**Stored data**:
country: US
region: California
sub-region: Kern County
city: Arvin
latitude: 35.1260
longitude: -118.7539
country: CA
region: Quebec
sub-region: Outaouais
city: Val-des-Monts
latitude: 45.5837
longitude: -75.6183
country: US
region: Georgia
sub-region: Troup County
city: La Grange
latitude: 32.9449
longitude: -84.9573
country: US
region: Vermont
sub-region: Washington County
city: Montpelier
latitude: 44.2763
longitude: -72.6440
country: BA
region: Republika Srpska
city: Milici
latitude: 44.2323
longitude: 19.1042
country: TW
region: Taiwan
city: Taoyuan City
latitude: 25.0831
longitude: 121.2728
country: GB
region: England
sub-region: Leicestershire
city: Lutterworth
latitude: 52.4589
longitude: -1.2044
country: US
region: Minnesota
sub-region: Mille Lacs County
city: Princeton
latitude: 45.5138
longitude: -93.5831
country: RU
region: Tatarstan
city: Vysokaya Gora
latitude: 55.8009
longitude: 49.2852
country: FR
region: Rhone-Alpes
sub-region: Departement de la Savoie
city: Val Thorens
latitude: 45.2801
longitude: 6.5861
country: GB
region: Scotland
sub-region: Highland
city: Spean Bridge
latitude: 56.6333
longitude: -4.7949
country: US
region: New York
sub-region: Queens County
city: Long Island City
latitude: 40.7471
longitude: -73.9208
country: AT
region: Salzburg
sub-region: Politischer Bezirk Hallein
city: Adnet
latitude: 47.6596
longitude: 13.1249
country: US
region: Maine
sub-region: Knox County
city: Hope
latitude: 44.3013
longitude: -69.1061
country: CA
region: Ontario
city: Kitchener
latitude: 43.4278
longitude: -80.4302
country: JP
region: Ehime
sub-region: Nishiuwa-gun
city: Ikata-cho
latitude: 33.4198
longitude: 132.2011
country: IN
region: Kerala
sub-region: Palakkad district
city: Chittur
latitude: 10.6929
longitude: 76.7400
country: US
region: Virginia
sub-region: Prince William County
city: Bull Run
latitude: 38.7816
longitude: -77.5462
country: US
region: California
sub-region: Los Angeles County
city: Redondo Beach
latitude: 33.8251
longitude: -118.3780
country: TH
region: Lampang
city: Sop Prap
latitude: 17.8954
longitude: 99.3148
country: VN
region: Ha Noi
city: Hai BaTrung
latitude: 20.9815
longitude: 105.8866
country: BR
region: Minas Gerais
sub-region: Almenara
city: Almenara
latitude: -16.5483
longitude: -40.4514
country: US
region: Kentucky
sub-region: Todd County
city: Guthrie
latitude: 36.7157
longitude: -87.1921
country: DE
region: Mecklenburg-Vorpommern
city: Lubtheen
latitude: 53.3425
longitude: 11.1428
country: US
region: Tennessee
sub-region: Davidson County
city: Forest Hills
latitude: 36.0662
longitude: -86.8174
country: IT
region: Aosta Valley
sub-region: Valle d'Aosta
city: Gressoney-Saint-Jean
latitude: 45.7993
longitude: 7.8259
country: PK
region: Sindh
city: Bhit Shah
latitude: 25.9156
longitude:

**Short exercise**:
Reproduce every one of the entries above line for line, without changing anything.

**Expected answer**:
country: US
region: California
sub-region: Kern County
city: Arvin
latitude: 35.1260
longitude: -118.7539
country: CA
region: Quebec
sub-region: Outaouais
city: Val-des-Monts
latitude: 45.5837
longitude: -75.6183
country: US
region: Georgia
sub-region: Troup County
city: La Grange
latitude: 32.9449
longitude: -84.9573
country: US
region: Vermont
sub-region: Washington County
city: Montpelier
latitude: 44.2763
longitude: -72.6440
country: BA
region: Republika Srpska
city: Milici
latitude: 44.2323
longitude: 19.1042
country: TW
region: Taiwan
city: Taoyuan City
latitude: 25.0831
longitude: 121.2728
country: GB
region: England
sub-region: Leicestershire
city: Lutterworth
latitude: 52.4589
longitude: -1.2044
country: US
region: Minnesota
sub-region: Mille Lacs County
city: Princeton
latitude: 45.5138
longitude: -93.5831
country: RU
region: Tatarstan
city: Vysokaya Gora
latitude: 55.8009
longitude: 49.2852
country: FR
region: Rhone-Alpes
sub-region: Departement de la Savoie
city: Val Thorens
latitude: 45.2801
longitude: 6.5861
country: GB
region: Scotland
sub-region: Highland
city: Spean Bridge
latitude: 56.6333
longitude: -4.7949
country: US
region: New York
sub-region: Queens County
city: Long Island City
latitude: 40.7471
longitude: -73.9208
country: AT
region: Salzburg
sub-region: Politischer Bezirk Hallein
city: Adnet
latitude: 47.6596
longitude: 13.1249
country: US
region: Maine
sub-region: Knox County
city: Hope
latitude: 44.3013
longitude: -69.1061
country: CA
region: Ontario
city: Kitchener
latitude: 43.4278
longitude: -80.4302
country: JP
region: Ehime
sub-region: Nishiuwa-gun
city: Ikata-cho
latitude: 33.4198
longitude: 132.2011
country: IN
region: Kerala
sub-region: Palakkad district
city: Chittur
latitude: 10.6929
longitude: 76.7400
country: US
region: Virginia
sub-region: Prince William County
city: Bull Run
latitude: 38.7816
longitude: -77.5462
country: US
region: California
sub-region: Los Angeles County
city: Redondo Beach
latitude: 33.8251
longitude: -118.3780
country: TH
region: Lampang
city: Sop Prap
latitude: 17.8954
longitude: 99.3148
country: VN
region: Ha Noi
city: Hai BaTrung
latitude: 20.9815
longitude: 105.8866
country: BR
region: Minas Gerais
sub-region: Almenara
city: Almenara
latitude: -16.5483
longitude: -40.4514
country: US
region: Kentucky
sub-region: Todd County
city: Guthrie
latitude: 36.7157
longitude: -87.1921
country: DE
region: Mecklenburg-Vorpommern
city: Lubtheen
latitude: 53.3425
longitude: 11.1428
country: US
region: Tennessee
sub-region: Davidson County
city: Forest Hills
latitude: 36.0662
longitude: -86.8174
country: IT
region: Aosta Valley
sub-region: Valle d'Aosta
city: Gressoney-Saint-Jean
latitude: 45.7993
longitude: 7.8259
country: PK
region: Sindh
city: Bhit Shah
latitude: 25.9156
longitude:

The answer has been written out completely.